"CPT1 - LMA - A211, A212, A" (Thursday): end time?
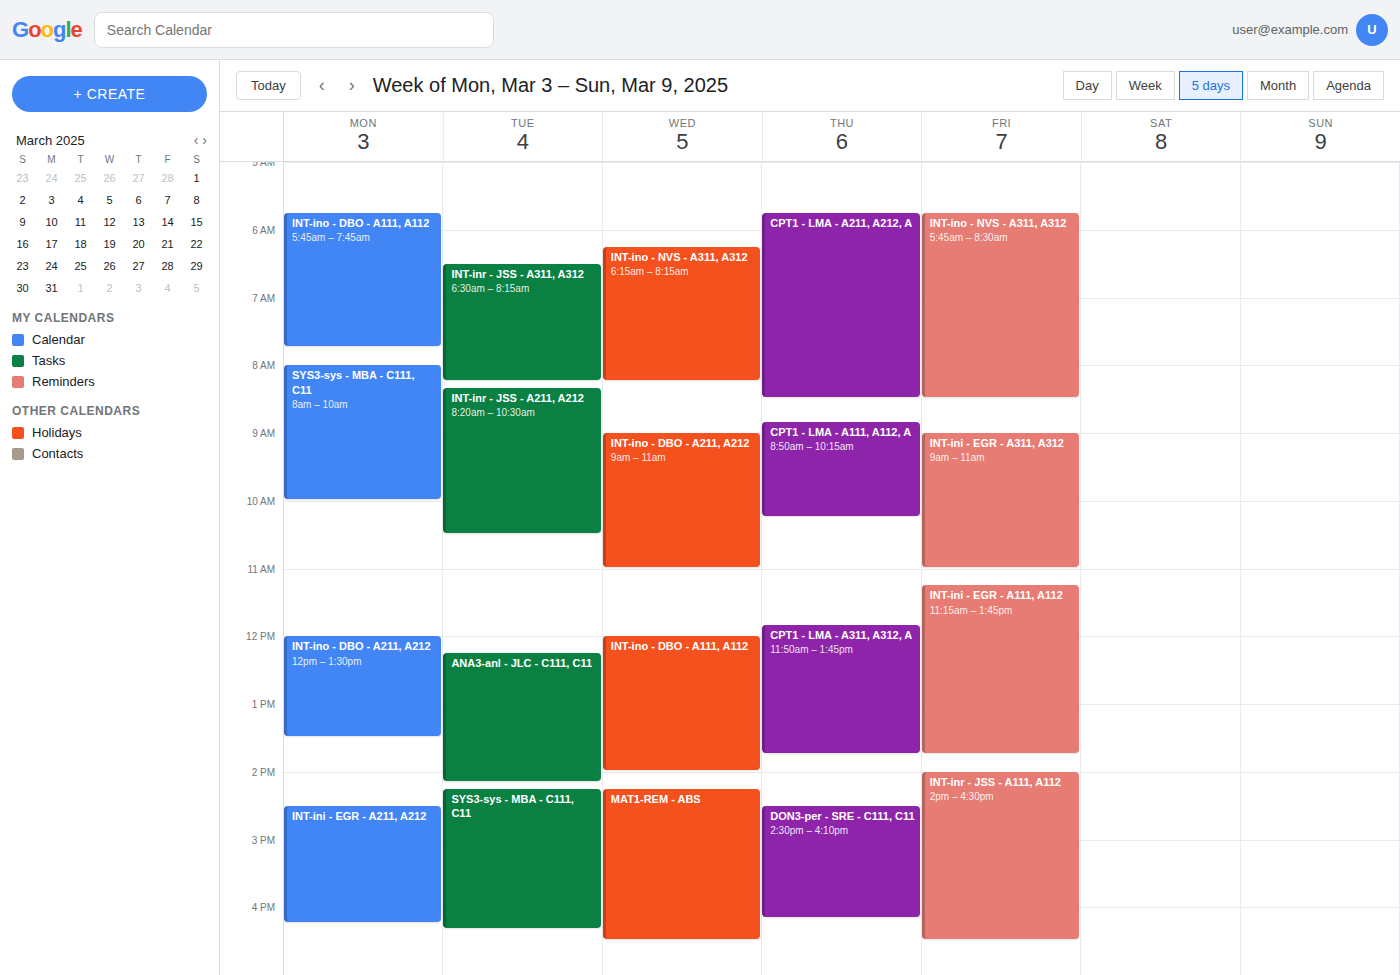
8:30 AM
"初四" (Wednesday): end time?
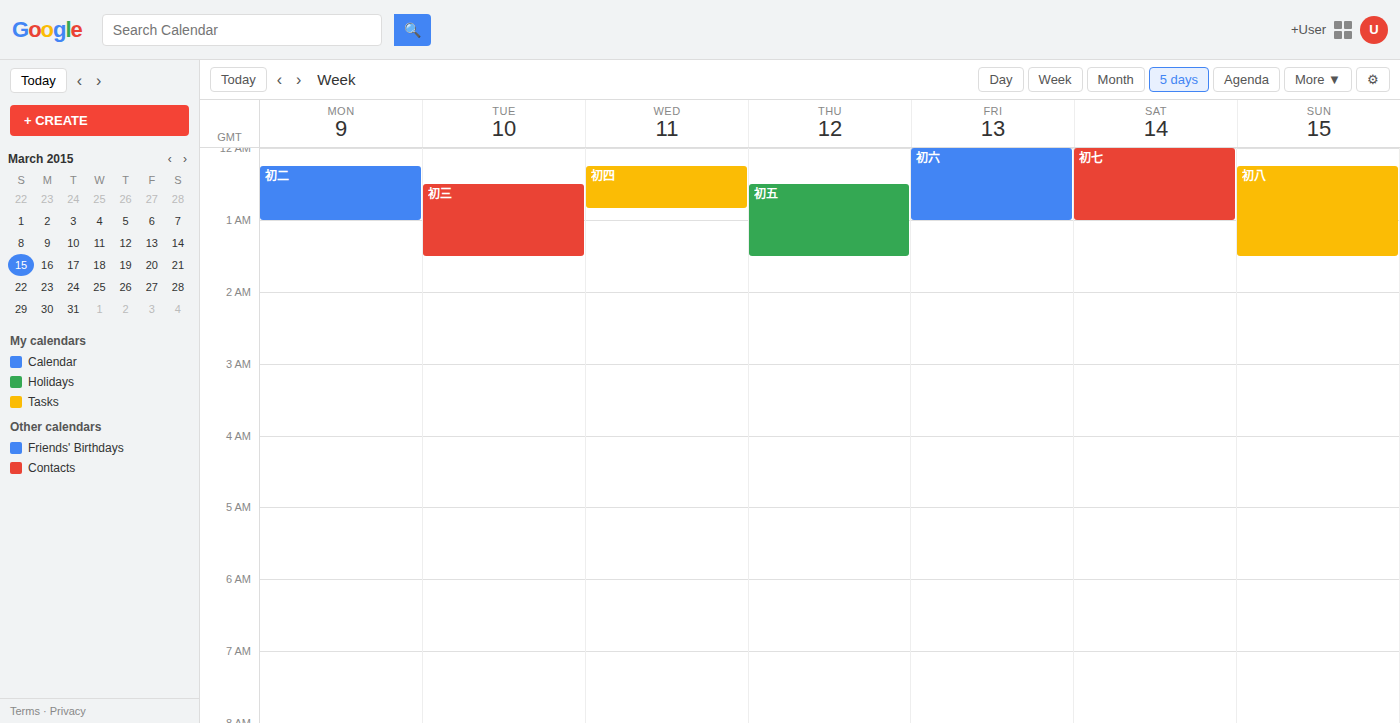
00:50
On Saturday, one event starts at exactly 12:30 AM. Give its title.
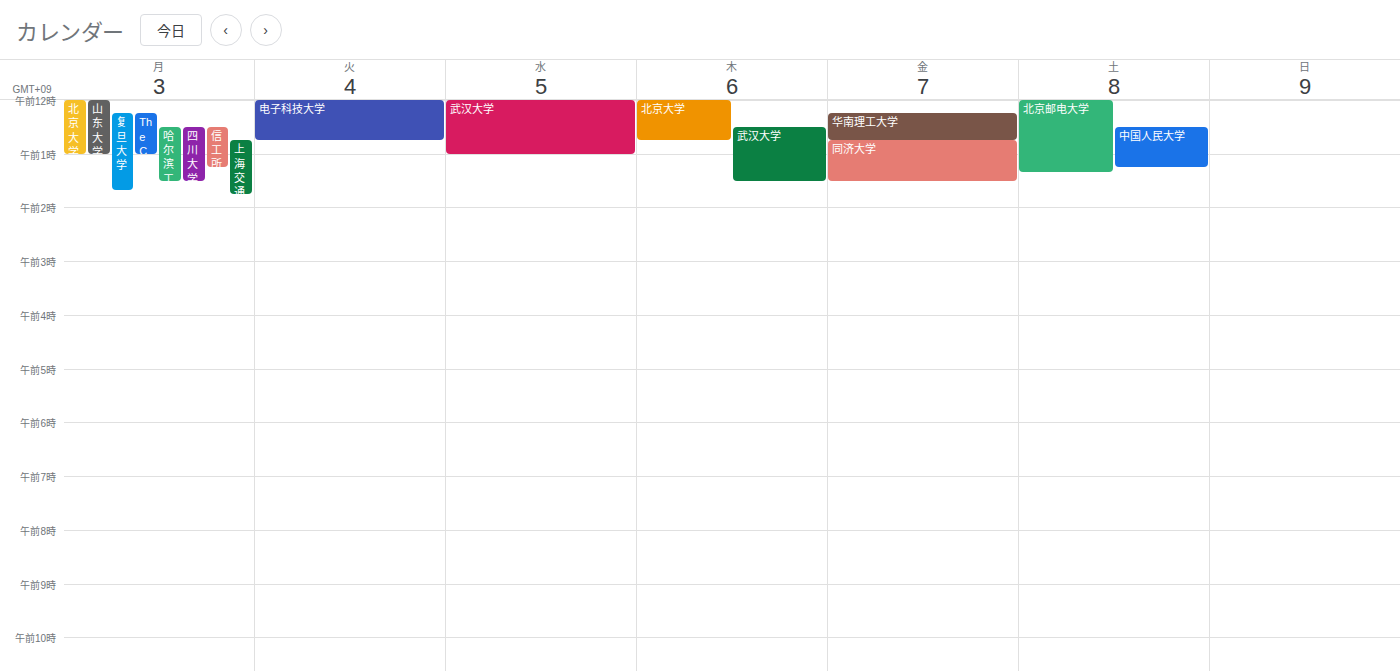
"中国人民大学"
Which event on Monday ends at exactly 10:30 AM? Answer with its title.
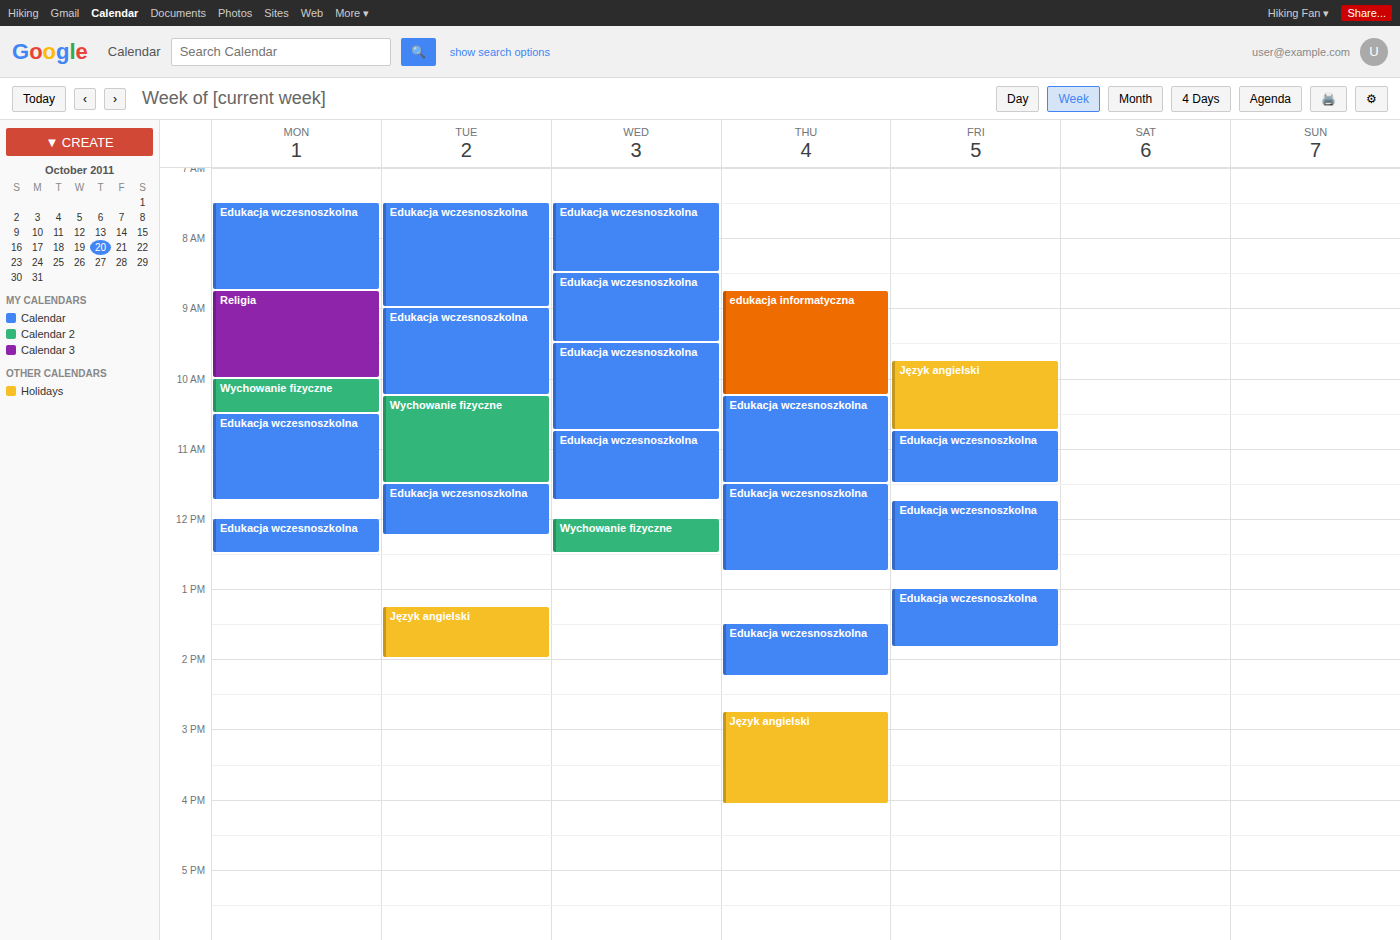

::::::::

▶ [EXERCISE REQUIREMENTS]: Repeat every row above word for word, without the pictures.

▶ [TASK OUTPUT]:
"CPT1 - LMA - A211, A212, A" (Thursday): end time?
8:30 AM
"初四" (Wednesday): end time?
00:50
On Saturday, one event starts at exactly 12:30 AM. Give its title.
"中国人民大学"
Which event on Monday ends at exactly 10:30 AM? Answer with its title.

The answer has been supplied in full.